Conservation Throughout Vertebrate Evolution of the Predicted β‐Strands in Myelin Basic Protein

Abstract

To identify functionally important parts of the 18.5-kDa myelin basic protein (MBP), the amino acid sequences from 10 species ranging from shark to human were aligned using the SEQHP computer program. The residues that are invariant or very conservatively substituted (Arg/Lys, Ser/Thr, Ile/Leu, Asp/Glu) among all 10 proteins were scored. Of the 72 conserved residues in the 170-residue human protein (42% conserved), 32 are found within the five beta-strands previously predicted (45 residues, 71% conserved), 23 within the small-loops region (42 residues, 55% conserved), but only 17 within the large-loops region (83 residues, 20% conserved). Of the 22 hydrophobic residues within the predicted beta-sheet of human MBP, 20 hydrophobic residues remain in the shark protein, 19 of them in the same positions. In contrast, there are 10 hydrophobic residues elsewhere in the human protein, but only 7 remain in the shark protein and only 1 of them is in the same position.
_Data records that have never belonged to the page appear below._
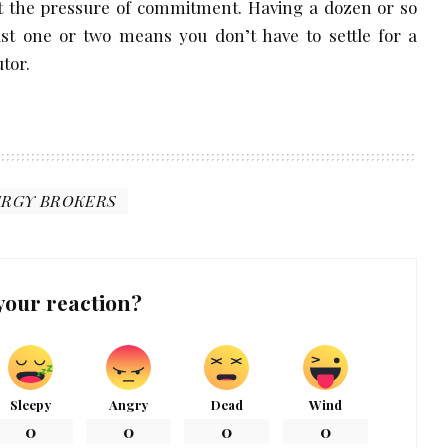
ut the pressure of commitment. Having a dozen or so
ust one or two means you don’t have to settle for a
tor.
ERGY BROKERS
your reaction?
Sleepy
Angry
Dead
Wind
0
0
0
0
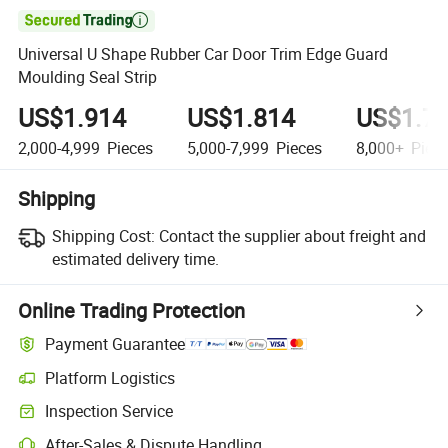

Universal U Shape Rubber Car Door Trim Edge Guard
Moulding Seal Strip
US$1.914
US$1.814
US$1.7
2,000-4,999
Pieces
5,000-7,999
Pieces
8,000+
Piec
Shipping
Shipping Cost:
Contact the supplier about freight and
estimated delivery time.
Online Trading Protection
Payment Guarantee
Platform Logistics
Inspection Service
After-Sales & Dispute Handling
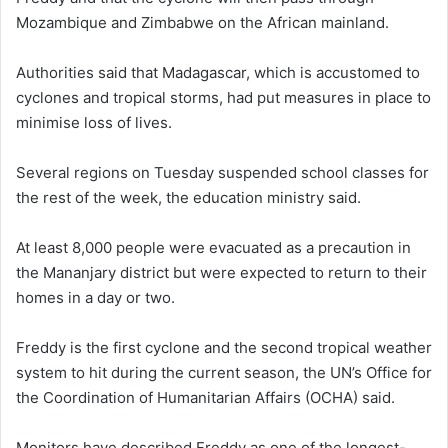
Mozambique and Zimbabwe on the African mainland.
Authorities said that Madagascar, which is accustomed to
cyclones and tropical storms, had put measures in place to
minimise loss of lives.
Several regions on Tuesday suspended school classes for
the rest of the week, the education ministry said.
At least 8,000 people were evacuated as a precaution in
the Mananjary district but were expected to return to their
homes in a day or two.
Freddy is the first cyclone and the second tropical weather
system to hit during the current season, the UN’s Office for
the Coordination of Humanitarian Affairs (OCHA) said.
Monitors have described Freddy as one of the longest-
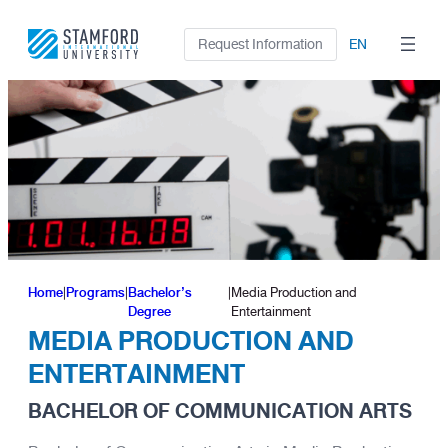
Skip
to
Request Information
EN
content
Home
|
Programs
|
Bachelor’s
|
Media Production and
Degree
Entertainment
MEDIA PRODUCTION AND
ENTERTAINMENT
BACHELOR OF COMMUNICATION ARTS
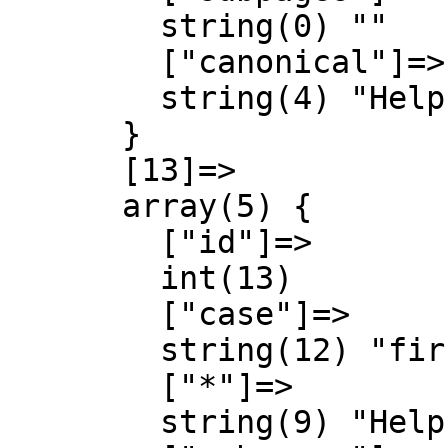
        string(0) ""

        ["canonical"]=>

        string(4) "Help"

      }

      [13]=>

      array(5) {

        ["id"]=>

        int(13)

        ["case"]=>

        string(12) "first-letter"

        ["*"]=>

        string(9) "Help talk"
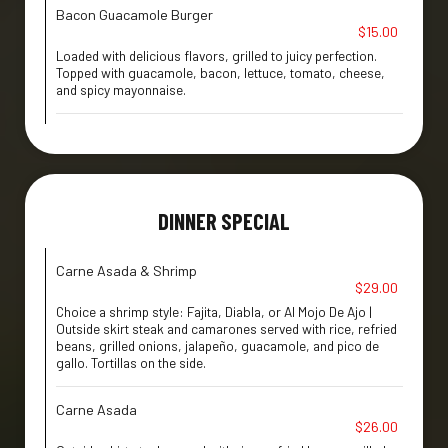
Bacon Guacamole Burger
$15.00
Loaded with delicious flavors, grilled to juicy perfection.
Topped with guacamole, bacon, lettuce, tomato, cheese,
and spicy mayonnaise.
DINNER SPECIAL
Carne Asada & Shrimp
$29.00
Choice a shrimp style: Fajita, Diabla, or Al Mojo De Ajo |
Outside skirt steak and camarones served with rice, refried
beans, grilled onions, jalapeño, guacamole, and pico de
gallo. Tortillas on the side.
Carne Asada
$26.00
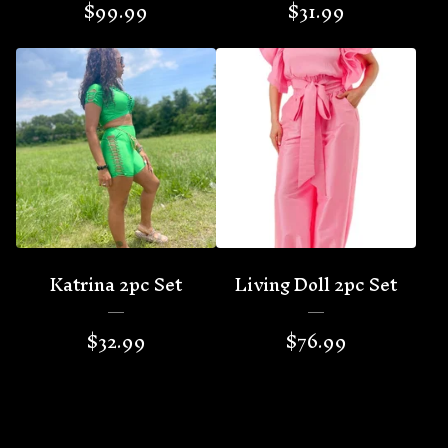
$
99.99
$
31.99
Katrina 2pc Set
Living Doll 2pc Set
$
32.99
$
76.99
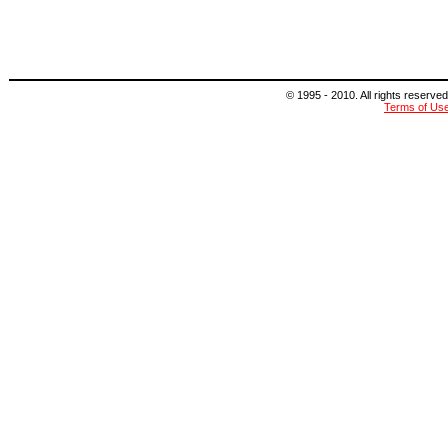
© 1995 - 2010. All rights reserved
Terms of Us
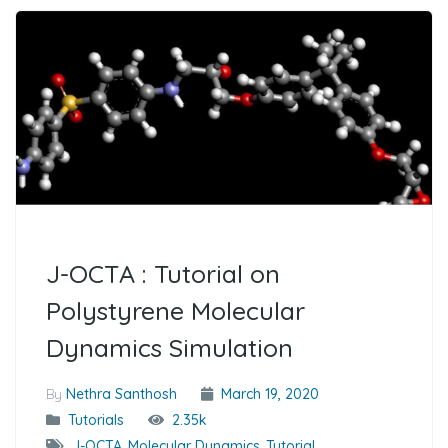
J-OCTA : Tutorial on
Polystyrene Molecular
Dynamics Simulation
By
Nethra Santhosh
March 19, 2020
Tutorials
2.35k
J-OCTA
,
Molecular Dynamics
,
Tutorial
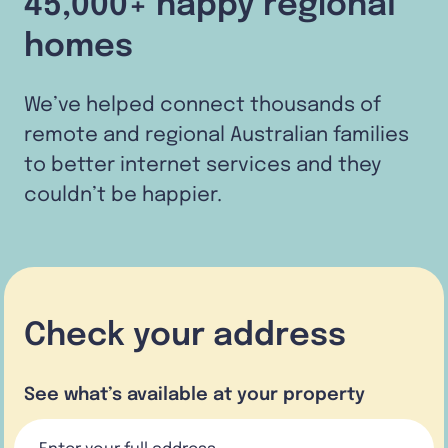
45,000+ happy regional
homes
We’ve helped connect thousands of
remote and regional Australian families
to better internet services and they
couldn’t be happier.
Check your address
See what’s available at your property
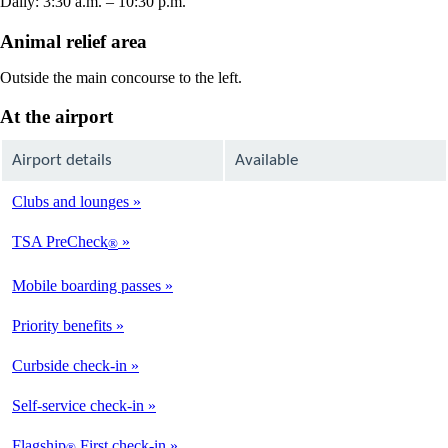
Daily: 3:30 a.m. – 10:30 p.m.
Animal relief area
Outside the main concourse to the left.
At the airport
Airport details
Available
Clubs and lounges
Not
Available
TSA PreCheck
®
Available
Mobile boarding passes
Available
Priority benefits
Available
Curbside check-in
Not
Available
Self-service check-in
Available
Flagship
First check-in
®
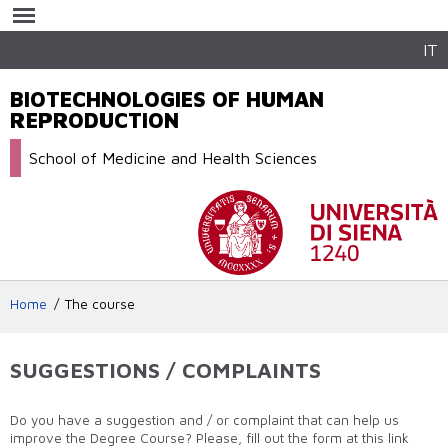
Skip to
main
content
IT
BIOTECHNOLOGIES OF HUMAN
REPRODUCTION
School of Medicine and Health Sciences
Home
The course
SUGGESTIONS / COMPLAINTS
Do you have a suggestion and / or complaint that can help us
improve the Degree Course? Please, fill out the form at this link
The triprolyl sequence found in all mammalian MBPs and in the chicken MBP is not conserved in the shark protein. The four alternately spliced forms of mouse MBP can be accommodated by the beta-structural model, but not the 17-kDa human MBP, which lacks exon 5. These findings confirm the crucial role of the hydrophobic residues in the predicted beta-sheet for the structure and function of the protein. It seems likely that the conserved portions of the protein make an important contribution to the highly ordered lamellar structure of myelin.